During his speech, Kissinger focused on the importance and danger that the development of artificial intelligence technology poses. “Working in this field is a tremendous responsibility and a tremendous challenge,” Kissinger said.

Joining Kissinger was Stephen Schwarzman, the chairman and CEO of The Blackstone Group. According to a press release from MIT president L. Rafael Reif, Schwarzman donated $350 million to open the college for artificial intelligence in October 2018.  

Husayn Karimi, an undergraduate computer science major at MIT and one of the demonstration’s organizers, said the group hoped to inform people about the school’s financial ties.

“We hope to educate people about Kissinger and MIT’s primary motives behind this college,” Karimi said. “It’s about how MIT uses college development to fund U.S. and Saudi Arabia military interests.”

Kimberly Barzola
Students and community members join MIT Students Against War in protesting Henry Kissinger Feb. 28.

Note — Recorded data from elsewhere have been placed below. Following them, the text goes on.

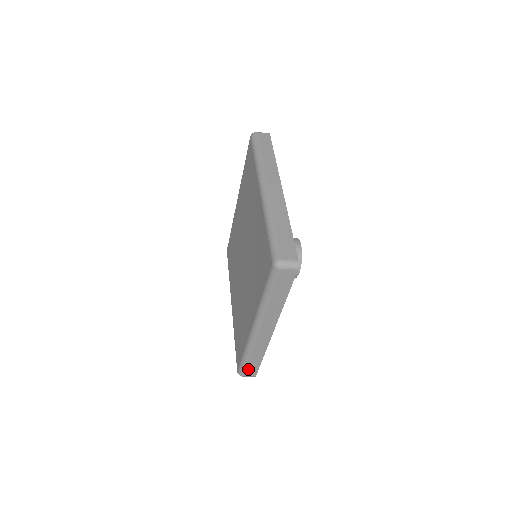
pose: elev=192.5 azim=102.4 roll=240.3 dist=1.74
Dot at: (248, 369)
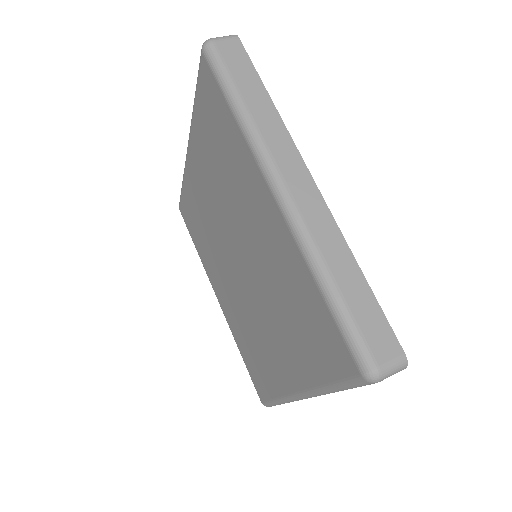
Dot at: occluded
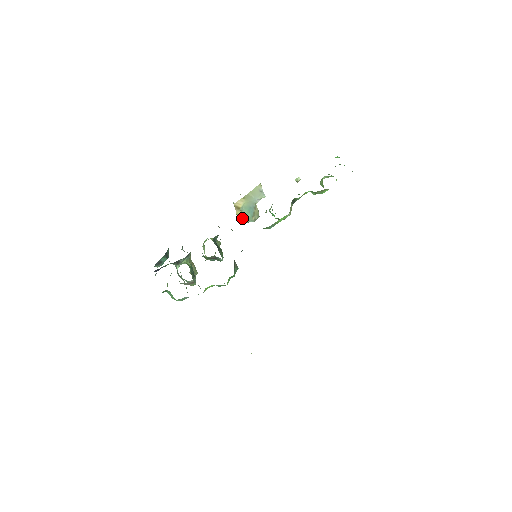
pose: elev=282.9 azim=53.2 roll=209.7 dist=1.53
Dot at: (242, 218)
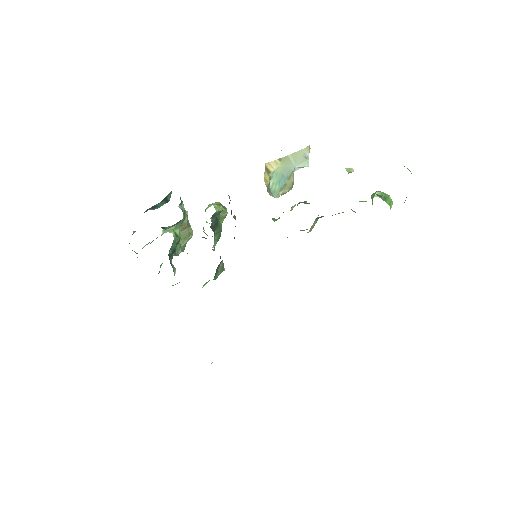
Dot at: (267, 187)
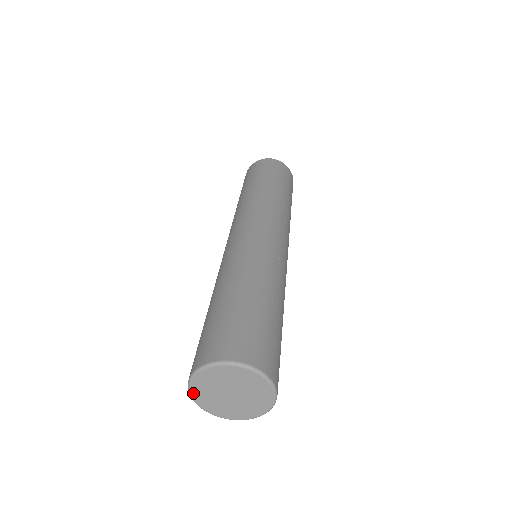
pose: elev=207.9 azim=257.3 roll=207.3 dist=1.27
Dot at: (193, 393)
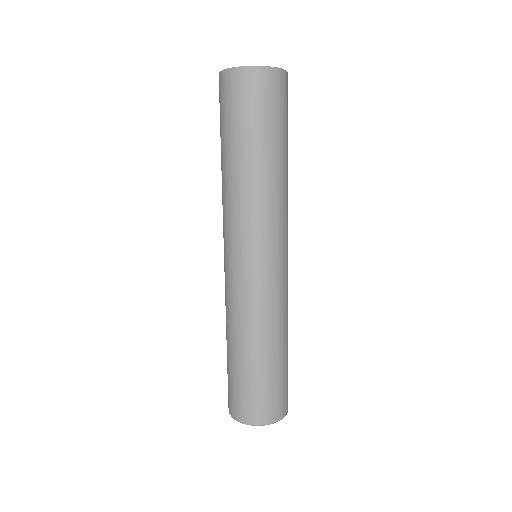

Other protesters had different views on what Kissinger represented, however. Joe Tache, a 2018 Northeastern graduate, said he saw a connection between the current Venezuelan crisis, in which a challenger to President Nicolás Maduro is claiming to be the rightful winner of a recent election and the country rejected foreign aid from the United States, which formally recognized the challenger as the rightful president. .

“[The United States] is organizing a coup to overthrow the popular democratic government led by Nicolás Maduro,” Tache said to the crowd. “The U.S. coup of Venezuela is like the coups Kissinger orchestrated against the global south.”

Protesters also took issue with Northeastern’s relationship with Raytheon, a defense contractor and weapons manufacturer.

“MIT might have Northeastern beat in the complicity of the military industrial complex,” Tache said.

Ryan Costello, a community member and a part of the “Coalition to Stop the Genocide in Yemen,” said what he thought inviting Kissinger meant.

“MIT is willing and eager to work with power-hungry corporations in giving a platform to war criminal Kissinger who oversaw the bombing of Cambodia,” Costello said. “I think it’s sad and people are responding to that.”

Chants varied from calls of “Kissinger, you can’t hide, you committed genocide” to “No platform for war criminals.” Behind the speakers, a large balloon resembling a missile floated in the air.

Some who attended the event showed little interest either the protesters or Kissinger himself. One attendee, Ignacio Fuerez, didn’t even know Kissinger was booked at the event.

“Kissinger is speaking?” Fuerez said.

The protest had a crowd of around 100 protesters and several police officers keeping watch.

Kimberly Barzola
Protesters gather outside MIT’s Kresge Auditorium as Kissinger speaks on the dangers of AI.

Louis Martinez, a doctoral student at MIT who attended Kissinger’s speech, weighed in on the importance of a new college of computing.

“I think [the college] is important to make sure that some things are done right,” Martinez said. “The only thing that is certain is that the future will change, so we have to make sure we change it in the right way.”

Another attendee, Wujie Wang, was less enthused about the necessity of the new college.

“I’m not sure about the need for a new college. We already have a computer science school,” Wang said. “In regards to the protesters, I’ve never been exposed to something like this, but they are behaving in a good manner, and they should be allowed to demonstrate their ideas.”

In response to protests, MIT Provost Marty Schmidt issued a statement addressing the controversial decision.

“Last summer, Dr. Henry Kissinger wrote a provocative reflection for The Atlantic that addressed his views on the ethics and dangers of artificial intelligence, topics directly relevant to the launch program,” Schmidt said in the statement. “We hope the event will allow for many voices to explore the social impacts of AI, an issue that matters deeply to MIT and that bears on the challenges we aim to address with the College.”